_What you should do_. Your answer is a number only: how many lines in the data below contain "during"?
Segment Start: Provided material
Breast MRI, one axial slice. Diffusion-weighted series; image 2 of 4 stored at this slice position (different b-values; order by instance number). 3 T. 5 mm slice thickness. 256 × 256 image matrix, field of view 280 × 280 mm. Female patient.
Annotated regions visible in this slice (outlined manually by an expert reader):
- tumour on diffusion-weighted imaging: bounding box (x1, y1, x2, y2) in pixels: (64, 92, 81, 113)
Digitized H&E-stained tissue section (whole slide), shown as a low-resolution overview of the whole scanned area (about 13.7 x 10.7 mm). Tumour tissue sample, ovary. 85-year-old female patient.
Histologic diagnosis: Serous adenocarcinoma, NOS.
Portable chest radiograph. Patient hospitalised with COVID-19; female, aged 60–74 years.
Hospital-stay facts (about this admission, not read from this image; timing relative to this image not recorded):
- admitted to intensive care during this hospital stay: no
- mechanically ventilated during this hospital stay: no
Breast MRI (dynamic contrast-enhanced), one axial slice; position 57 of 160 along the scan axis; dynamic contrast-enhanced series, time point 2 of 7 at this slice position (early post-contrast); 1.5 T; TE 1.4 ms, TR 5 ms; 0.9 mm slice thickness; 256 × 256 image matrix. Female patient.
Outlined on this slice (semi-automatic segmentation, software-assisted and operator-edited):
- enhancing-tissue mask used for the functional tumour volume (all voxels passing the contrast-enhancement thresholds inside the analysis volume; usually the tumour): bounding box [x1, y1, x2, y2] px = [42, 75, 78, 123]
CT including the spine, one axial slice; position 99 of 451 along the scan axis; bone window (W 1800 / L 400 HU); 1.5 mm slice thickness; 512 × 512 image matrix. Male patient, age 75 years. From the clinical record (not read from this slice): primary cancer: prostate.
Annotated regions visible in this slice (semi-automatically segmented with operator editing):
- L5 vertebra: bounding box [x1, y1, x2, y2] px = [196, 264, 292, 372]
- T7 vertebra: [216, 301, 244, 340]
Segment End: Provided material
_Reply to the exercise_. 2